The official Pi 5 NVME hat doesn’t work with the active cooler and doesn’t fit full sized SSDs. I think the Pimoroni NVMe Base is a better choice since it doesn’t have those issues.

jmholla 3 days ago

Does anyone know if these will work with the PoE HATs?

  • jsheard 3 days ago

    The official NVMe hat blocks access to the PoE header, but there are third party options that combine NVMe and PoE into one hat:

    https://www.youtube.com/watch?v=x9ceI0_r_Kg

    Alternatively you could get one of the NVMe boards that sits under the Pi, and put a standard PoE hat on top.

  • sthlmb 3 days ago

    The Pineboards PoE + NVMe HAT will be released next week and will allow you to have both, and some other 3rd party ones do the same. The official Pi M.2 HAT does block the PoE headers though sadly!

DidYaWipe 3 days ago

"Are we seeing the beginning of the Cambridge Cartel? Where they corner the market of each of the accessories needed for your Pi?!"

What is this hysteria?

  • sthlmb 2 days ago

    It’s a joke about how many new products they’re releasing releasing recently

starik36 3 days ago

It would be cool to have a nex gen RPi (perhaps even the Zero edition) that does away with the micro SD slot and replaces it with a built in NMVe one.

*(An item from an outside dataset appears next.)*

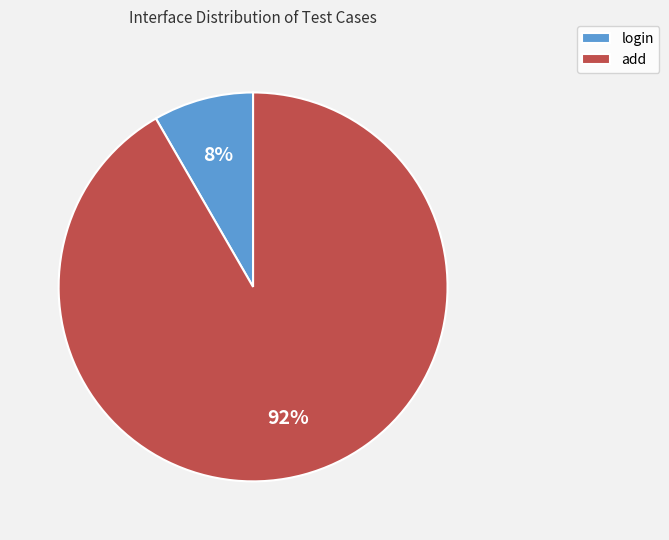

Which slice is the smallest?

login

In addition, replace most of the other ports (microUSB, etc...) with a number of USB-C ports.

  • Koshkin 3 days ago

    Well, not an NVMe maybe (yet), but at least a built-in eMMC slot.

    • bitwize 3 days ago

      eMMC is not a slot. It's a form of built-in storage. It conforms to the old MultiMediaCard interface... which was obsoleted by SD cards a LONG time ago. The eMMC variant is still used to cheaply bung in some usable flash storage into rinky-dink devices like thin clients, cellphones, and such. But for something like the Pi, if you want performance and reliability over SD cards you need a grown-up solution: NVMe or SATA SSD.

    • starik36 3 days ago

      Why not. Looking at the prices 128GB NVME is $15 on amazon. That's also the price of various micro SD cards.

sunshine-o 3 days ago

The problem of Raspberry Pi today is they need to be relevant as a cheap innovation platform in the AI space.

They would need to do with AI what they did 10 years ago in the IoT and self-hosting space.

I have no idea if their recently AI Camera or Hailo based AI HAT is. But my guess is they would need to offer something good enough for a fraction of the price of a Nvidia Jetson.